Ben 1.700 miliardi di questo risparmio sono tuttavia sui conti correnti delle banche, che anche con essi sottoscrivono quote importanti di emissioni di titoli di Stato. Contemporaneamente, proprio per l’enormità di risparmio su conto corrente e per la totale inefficienza dei mercati borsistici italiani, le banche restano finanziatrici a breve di quasi il 90% del fabbisogno delle pmi e non solo. In un circolo vizioso, le pmi non avendo capitale versato sufficiente allo sviluppo, vengono a trovarsi in difficoltà, non rientrano dei finanziamenti bancari e le banche entrano in difficoltà, considerata anche le rigidissime norme imposte dal Meccanismo unificato di sorveglianza e dall’Eba, l’autorità bancaria europea, presieduta per vari anni dall’italiano Andrea Enria, ora presidente del Meccanismo.
Ne esce un circolo vizioso e dagli effetti gravissimi.
L’unico sistema per rendere più solido il sistema delle pmi, che sono il pilastro del sistema produttivo italiano, è quello di incrementare il capitale di rischio delle stesse, riducendo così il livello di finanziamento da parte delle banche e quindi i rischi delle banche stesse.
In altre parole ciò si può realizzare soprattutto in due modi non scindibili fra loro: 1) incentivando gli aumenti di capitale con lo strumento fiscale del credito di imposta sia per chi sottoscrive l’aumento sia per la società che lo riceve; 2) creando finalmente un vero mercato dei capitali in Italia, cogliendo l’occasione dell’ingresso in Euronext da parte di Cdp e di Intesa Sanpaolo, che invece potrebbe far emergere alcuni pericoli per Borsa italiana e anche per l’Mts, il grande mercato dei titoli di Stato.
Sul primo punto, cogliendo un forte incoraggiamento da parte del presidente della Consob, Savona, che aveva, all’inizio del Covid, intuito i pericoli per il sistema della sottocapitalizzazione delle pmi, il Parlamento aveva varato un provvedimento assai pasticciato e con una scadenza al 31 dicembre, che di fatto risulta non aver dato nessun effetto.
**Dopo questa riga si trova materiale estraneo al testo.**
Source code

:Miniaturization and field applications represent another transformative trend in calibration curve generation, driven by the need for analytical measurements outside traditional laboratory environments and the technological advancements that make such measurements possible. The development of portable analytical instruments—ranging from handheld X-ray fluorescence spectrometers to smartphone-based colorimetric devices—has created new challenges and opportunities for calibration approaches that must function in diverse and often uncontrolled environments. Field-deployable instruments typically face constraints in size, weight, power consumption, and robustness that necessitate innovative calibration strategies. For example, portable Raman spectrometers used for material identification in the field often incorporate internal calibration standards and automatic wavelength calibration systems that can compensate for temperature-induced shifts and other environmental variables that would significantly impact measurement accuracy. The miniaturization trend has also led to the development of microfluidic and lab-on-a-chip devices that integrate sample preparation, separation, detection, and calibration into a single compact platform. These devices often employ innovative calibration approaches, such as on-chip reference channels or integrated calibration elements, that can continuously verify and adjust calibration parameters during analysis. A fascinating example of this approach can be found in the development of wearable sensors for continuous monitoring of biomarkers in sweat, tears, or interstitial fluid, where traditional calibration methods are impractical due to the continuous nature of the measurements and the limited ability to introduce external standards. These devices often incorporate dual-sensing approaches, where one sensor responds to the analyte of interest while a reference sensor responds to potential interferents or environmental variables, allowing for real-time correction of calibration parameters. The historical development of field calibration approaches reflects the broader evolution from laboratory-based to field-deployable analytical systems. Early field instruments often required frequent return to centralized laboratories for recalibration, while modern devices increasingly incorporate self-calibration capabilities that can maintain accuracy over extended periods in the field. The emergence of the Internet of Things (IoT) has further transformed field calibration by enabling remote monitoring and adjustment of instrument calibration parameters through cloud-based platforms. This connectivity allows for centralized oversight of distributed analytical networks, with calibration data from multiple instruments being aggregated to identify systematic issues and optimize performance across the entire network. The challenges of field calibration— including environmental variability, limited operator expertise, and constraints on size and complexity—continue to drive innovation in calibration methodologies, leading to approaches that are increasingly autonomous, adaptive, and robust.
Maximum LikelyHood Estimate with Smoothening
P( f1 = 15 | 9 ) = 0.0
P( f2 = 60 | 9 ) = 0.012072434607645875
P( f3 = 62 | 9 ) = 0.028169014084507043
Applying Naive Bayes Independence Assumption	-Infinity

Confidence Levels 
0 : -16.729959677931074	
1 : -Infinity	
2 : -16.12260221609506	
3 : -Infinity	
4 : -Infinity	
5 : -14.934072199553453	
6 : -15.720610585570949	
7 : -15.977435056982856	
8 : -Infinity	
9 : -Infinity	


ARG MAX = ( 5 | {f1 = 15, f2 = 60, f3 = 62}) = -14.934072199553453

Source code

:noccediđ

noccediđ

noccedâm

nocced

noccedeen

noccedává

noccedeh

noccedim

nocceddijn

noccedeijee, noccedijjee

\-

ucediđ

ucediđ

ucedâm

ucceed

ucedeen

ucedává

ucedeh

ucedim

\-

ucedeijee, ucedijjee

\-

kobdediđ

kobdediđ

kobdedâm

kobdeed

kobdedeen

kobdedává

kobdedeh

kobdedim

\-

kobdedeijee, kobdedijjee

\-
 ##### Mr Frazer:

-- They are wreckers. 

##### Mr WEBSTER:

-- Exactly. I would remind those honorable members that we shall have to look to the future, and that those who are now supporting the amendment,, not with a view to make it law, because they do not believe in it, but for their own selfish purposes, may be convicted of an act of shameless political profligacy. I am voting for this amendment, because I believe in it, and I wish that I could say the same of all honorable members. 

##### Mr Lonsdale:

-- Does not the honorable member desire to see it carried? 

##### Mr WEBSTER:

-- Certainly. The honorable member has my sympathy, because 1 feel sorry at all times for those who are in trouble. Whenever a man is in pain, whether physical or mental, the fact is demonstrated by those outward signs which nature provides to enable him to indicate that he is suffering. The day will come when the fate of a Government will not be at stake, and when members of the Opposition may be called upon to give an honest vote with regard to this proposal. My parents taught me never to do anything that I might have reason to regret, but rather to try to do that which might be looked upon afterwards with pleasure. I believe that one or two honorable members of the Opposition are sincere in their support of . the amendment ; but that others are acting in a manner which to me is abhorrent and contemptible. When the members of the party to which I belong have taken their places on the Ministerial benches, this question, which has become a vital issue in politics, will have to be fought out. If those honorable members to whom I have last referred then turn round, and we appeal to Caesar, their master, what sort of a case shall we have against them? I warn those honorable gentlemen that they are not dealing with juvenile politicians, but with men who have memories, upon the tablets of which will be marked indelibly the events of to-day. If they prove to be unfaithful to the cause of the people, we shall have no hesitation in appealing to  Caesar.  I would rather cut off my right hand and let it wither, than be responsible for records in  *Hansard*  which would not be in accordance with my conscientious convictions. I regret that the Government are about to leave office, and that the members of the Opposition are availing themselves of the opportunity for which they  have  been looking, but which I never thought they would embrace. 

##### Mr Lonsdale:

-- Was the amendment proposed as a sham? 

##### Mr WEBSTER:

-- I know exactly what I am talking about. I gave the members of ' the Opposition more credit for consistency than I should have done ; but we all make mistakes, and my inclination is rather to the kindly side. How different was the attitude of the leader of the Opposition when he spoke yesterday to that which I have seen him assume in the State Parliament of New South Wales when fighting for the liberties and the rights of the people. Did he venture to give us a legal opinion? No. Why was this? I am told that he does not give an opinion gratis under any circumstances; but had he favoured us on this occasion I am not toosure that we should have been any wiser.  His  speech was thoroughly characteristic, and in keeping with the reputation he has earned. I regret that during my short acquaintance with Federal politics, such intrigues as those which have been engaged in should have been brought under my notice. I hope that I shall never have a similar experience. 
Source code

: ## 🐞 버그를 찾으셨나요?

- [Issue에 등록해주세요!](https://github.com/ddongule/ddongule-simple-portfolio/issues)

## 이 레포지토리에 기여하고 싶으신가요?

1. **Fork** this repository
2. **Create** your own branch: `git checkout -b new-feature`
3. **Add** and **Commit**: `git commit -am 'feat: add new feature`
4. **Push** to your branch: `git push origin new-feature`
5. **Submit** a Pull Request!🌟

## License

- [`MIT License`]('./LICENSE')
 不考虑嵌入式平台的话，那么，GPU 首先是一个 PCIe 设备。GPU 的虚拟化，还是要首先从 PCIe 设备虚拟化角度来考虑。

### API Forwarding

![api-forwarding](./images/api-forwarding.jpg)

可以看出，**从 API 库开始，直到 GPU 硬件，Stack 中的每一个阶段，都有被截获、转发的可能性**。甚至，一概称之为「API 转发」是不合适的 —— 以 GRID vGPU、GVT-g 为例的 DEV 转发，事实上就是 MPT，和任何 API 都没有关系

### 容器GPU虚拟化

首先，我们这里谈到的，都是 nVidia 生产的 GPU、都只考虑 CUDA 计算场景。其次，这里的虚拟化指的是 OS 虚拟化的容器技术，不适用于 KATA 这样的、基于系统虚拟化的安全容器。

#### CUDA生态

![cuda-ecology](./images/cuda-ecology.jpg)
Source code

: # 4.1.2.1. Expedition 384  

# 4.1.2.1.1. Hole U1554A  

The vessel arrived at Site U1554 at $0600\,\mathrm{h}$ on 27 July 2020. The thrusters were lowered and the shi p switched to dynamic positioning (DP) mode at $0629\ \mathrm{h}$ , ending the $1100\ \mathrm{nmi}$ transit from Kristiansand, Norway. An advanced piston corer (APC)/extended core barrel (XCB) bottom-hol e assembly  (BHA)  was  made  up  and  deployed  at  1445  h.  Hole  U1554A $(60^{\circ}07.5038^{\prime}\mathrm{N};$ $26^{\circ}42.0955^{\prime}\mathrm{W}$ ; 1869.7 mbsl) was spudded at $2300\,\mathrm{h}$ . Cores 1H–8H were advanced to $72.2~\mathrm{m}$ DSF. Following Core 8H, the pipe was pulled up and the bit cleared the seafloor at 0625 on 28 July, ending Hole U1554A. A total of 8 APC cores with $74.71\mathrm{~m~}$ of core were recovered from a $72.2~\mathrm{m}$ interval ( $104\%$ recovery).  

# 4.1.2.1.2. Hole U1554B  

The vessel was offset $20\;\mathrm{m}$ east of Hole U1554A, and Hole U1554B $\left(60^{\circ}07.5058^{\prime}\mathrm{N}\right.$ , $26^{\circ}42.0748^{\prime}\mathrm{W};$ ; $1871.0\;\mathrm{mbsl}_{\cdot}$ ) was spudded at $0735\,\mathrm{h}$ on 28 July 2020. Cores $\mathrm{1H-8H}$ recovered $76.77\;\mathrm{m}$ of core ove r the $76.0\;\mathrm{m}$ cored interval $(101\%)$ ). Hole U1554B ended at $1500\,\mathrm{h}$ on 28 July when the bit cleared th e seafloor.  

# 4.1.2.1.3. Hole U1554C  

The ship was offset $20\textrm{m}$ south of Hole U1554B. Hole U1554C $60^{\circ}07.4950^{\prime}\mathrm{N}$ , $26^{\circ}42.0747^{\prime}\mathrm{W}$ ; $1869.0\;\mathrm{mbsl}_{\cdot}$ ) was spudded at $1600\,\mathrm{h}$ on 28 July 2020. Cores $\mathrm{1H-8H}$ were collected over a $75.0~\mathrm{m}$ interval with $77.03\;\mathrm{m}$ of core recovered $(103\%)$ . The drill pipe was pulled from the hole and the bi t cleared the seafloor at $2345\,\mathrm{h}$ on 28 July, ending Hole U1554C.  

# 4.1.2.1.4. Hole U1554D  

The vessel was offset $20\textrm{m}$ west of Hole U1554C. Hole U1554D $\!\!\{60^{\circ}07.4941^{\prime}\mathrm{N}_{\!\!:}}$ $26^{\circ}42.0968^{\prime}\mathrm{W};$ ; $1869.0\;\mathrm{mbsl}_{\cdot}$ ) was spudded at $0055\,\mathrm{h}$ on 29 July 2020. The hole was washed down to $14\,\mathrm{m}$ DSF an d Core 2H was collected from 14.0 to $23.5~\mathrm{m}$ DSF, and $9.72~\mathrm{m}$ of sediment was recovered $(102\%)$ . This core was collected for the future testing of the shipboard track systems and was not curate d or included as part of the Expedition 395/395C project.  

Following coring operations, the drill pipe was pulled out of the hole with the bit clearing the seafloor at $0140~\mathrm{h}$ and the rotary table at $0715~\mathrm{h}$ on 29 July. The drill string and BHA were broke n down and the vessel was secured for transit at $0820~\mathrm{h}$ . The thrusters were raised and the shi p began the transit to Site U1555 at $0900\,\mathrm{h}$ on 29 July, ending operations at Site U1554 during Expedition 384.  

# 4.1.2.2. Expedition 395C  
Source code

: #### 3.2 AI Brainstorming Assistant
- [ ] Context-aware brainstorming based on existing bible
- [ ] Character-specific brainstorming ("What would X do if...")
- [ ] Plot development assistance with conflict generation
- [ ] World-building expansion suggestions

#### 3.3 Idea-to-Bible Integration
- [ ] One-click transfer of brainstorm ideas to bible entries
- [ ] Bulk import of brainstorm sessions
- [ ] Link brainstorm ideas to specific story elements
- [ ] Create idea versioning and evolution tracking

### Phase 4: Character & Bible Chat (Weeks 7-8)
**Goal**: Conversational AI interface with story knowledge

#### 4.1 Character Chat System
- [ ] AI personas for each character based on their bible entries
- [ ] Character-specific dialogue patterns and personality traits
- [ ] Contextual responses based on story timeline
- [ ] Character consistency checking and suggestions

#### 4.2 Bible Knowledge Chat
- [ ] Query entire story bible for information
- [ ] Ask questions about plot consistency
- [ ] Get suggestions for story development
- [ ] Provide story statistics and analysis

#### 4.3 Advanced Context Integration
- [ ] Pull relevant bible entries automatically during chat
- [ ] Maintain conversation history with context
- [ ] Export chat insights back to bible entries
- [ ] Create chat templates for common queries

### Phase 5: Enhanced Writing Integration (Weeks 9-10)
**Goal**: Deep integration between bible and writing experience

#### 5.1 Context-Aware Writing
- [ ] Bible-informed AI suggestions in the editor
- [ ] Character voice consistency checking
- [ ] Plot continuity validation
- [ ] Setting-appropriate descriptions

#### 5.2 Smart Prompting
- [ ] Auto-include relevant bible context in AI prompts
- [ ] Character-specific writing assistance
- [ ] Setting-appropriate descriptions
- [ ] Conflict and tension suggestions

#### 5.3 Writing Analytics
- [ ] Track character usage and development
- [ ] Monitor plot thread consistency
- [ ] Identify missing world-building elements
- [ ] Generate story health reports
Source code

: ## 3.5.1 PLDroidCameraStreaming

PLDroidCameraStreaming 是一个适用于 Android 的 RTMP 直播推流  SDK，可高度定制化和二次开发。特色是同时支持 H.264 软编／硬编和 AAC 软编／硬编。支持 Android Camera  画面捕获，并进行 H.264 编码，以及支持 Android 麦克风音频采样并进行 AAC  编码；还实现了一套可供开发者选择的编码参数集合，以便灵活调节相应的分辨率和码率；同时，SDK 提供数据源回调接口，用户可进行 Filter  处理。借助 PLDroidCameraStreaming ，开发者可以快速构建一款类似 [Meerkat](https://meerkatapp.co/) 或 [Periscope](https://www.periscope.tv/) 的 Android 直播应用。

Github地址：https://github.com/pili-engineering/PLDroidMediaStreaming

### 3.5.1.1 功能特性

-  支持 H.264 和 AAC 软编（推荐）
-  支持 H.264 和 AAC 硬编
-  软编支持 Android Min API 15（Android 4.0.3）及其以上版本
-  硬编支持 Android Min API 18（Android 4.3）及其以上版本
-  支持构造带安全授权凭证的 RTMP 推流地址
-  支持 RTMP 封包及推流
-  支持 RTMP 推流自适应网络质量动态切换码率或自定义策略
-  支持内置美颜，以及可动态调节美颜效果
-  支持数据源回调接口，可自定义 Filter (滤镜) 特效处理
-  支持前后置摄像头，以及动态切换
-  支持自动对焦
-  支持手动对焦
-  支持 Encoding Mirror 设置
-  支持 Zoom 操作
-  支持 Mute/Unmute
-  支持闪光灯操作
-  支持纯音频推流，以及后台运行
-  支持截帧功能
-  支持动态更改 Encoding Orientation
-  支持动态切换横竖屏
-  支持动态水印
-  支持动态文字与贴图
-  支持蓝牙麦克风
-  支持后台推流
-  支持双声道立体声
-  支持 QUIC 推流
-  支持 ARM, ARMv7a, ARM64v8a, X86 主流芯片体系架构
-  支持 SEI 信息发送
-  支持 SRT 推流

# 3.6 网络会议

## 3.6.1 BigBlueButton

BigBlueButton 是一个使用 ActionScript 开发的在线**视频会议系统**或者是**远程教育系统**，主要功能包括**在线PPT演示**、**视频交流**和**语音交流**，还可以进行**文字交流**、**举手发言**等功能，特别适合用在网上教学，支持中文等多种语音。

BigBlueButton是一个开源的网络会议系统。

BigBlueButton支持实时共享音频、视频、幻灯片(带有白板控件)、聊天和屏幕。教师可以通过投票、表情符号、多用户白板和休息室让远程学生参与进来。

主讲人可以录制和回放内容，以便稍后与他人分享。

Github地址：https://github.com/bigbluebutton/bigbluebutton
C’è quindi motivo perché il governo Draghi intervenga con un provvedimento efficace, ben sapendo che certi crediti di imposta possono essere recuperati come onere del fisco con le entrate per la crescita dell’attività economica. È veramente fondamentale che la problematica venga affrontata con competenza e rapidità: in giro c’è molta liquidità e i crediti di imposta hanno sempre attrattiva.
Sul tema di Borsa Italiana ed Euronext i contratti sono definiti e il 15 di marzo dovrebbe esserci il closing, ma sarebbe bene che la struttura di Draghi esaminasse bene gli effetti concreti dei vari accordi. Più di uno teme che sia soprattutto un rafforzamento di Euronext, piuttosto che uno sviluppo del mercato italiano, in Italia, per le aziende italiane, soprattutto pmi, ma anche per alcuni gruppi importanti che non sono quotati.